In spite of being a health system financed to a large extent by the public sector, via a system of insurance payment called AIH, the structure of supply of health services in Brazil is predominantly private. A high proportion of hospital institutions and beds belong to the private sector, with the responsibility for the health clinics (health posts and centres) remaining with the public sector, especially in the poorer regions of the country.

Brazil also has a structure of human resources in health which is growing fast. It can be said that the number of professionals of this area has grown considerably in recent years, but the composition of the health teams is still inadequate, insofar as it centres on the doctor and the nursing attendant, the latter without basic training. It is becoming necessary to increase the interdisciplinary nature of health teams and to increase, in their internal composition, the level of vital categories such as professionally trained nurses, both at higher and medium level.

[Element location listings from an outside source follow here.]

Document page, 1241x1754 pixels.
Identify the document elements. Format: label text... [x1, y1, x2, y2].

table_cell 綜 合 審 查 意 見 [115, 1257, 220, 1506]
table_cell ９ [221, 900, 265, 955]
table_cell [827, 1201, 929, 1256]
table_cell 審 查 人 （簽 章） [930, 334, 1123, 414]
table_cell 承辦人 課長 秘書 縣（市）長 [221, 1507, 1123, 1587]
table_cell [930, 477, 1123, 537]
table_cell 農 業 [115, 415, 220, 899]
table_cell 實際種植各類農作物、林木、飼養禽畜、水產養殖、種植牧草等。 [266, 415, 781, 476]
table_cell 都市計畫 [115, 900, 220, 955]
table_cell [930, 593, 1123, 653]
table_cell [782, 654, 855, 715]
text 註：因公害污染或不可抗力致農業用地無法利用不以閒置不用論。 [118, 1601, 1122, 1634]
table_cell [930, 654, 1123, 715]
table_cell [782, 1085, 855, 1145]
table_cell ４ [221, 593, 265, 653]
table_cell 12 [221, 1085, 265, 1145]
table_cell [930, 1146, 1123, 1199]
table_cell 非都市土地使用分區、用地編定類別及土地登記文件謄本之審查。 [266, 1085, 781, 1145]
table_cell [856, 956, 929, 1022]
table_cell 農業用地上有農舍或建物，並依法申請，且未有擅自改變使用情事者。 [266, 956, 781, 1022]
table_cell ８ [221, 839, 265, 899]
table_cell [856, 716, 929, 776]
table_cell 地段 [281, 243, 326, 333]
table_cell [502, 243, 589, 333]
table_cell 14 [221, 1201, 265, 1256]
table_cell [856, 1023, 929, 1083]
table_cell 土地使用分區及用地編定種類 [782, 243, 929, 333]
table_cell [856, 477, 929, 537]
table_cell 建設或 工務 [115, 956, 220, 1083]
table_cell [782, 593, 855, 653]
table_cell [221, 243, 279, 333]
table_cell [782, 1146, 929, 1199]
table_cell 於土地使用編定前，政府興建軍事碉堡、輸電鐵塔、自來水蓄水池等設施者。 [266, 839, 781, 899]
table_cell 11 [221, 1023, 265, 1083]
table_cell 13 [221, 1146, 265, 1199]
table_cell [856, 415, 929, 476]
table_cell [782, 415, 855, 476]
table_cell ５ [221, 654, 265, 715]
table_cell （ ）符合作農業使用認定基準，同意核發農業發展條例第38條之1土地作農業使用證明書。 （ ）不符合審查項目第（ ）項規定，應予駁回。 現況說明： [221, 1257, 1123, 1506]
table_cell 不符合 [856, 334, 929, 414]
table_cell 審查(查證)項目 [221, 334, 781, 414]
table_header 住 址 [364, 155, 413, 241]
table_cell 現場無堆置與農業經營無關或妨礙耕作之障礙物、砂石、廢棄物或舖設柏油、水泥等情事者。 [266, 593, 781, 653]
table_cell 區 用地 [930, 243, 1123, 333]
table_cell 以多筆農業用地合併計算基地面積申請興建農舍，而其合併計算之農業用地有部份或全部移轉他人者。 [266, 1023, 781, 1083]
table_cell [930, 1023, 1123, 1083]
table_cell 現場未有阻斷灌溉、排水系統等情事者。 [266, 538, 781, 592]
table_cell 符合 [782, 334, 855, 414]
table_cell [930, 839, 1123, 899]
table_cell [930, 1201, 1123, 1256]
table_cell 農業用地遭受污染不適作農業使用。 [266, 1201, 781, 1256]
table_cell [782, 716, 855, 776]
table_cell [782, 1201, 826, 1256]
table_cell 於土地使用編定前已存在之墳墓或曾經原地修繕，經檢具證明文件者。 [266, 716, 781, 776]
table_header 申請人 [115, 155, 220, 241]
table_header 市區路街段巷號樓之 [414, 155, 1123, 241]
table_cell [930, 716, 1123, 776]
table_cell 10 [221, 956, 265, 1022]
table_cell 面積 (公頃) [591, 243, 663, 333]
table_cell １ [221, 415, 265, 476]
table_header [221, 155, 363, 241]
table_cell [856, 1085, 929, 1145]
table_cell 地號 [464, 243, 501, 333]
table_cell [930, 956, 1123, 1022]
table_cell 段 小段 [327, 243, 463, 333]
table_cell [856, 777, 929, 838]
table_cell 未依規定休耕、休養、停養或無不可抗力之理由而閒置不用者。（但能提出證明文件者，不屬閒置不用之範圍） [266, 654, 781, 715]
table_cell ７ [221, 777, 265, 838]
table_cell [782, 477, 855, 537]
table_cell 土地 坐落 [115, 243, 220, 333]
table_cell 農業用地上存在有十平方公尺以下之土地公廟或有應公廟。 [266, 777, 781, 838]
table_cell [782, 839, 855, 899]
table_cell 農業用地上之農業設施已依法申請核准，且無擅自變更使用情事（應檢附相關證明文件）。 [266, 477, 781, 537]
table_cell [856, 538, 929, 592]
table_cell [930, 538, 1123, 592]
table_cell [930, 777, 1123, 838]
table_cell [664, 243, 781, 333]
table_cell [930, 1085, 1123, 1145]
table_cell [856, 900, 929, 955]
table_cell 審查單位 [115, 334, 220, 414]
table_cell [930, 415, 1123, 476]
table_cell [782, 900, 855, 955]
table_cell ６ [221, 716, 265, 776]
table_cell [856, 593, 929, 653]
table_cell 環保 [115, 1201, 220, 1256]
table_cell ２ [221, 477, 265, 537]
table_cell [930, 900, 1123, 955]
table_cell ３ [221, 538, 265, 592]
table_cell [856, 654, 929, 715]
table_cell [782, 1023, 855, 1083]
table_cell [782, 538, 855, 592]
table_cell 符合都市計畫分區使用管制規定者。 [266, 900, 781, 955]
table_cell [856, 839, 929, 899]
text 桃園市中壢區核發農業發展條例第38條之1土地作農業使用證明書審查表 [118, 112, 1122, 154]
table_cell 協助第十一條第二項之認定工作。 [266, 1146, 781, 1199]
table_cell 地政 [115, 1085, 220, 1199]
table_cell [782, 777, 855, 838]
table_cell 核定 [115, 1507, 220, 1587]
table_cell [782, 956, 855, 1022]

In its initial years of operation the SUS did not show satisfactory results. This was for no other reason than that the system was undergoing reforms established progressively by the Health Ministry. The reforms were increasingly aimed at decentralization, with an increase in the autonomy of states and municipalities in the setting up of structures to provide health services appropriate to the circumstances of each situation.

The changes were also aimed at the need to define health priorities which would enable the major problems of the population to be balanced, alongside the provision of information systems which would make the results obtained and the expenditure required to achieve them more transparent. Many of the public and private hospitals in Brazil do not have computer systems to enable them to obtain financial and accounting data on the costs of the main procedures.

The reforms still need to be based on new mechanisms of administration and management which will allow greater autonomy for the hospitals and health service networks in personnel management and in the organisation of the supply in order to fill the needs of each region.

The Health Ministry and federal government - in partnership with the states and municipalities - are constantly in search of new definitions which will enable the Brazilian health system to achieve greater efficiency and attain the objectives of universal cover and equality. The main challenge is to administer the scant resources available appropriately so that they can fulfil needs and deficiencies, especially for the poorest sections of the population.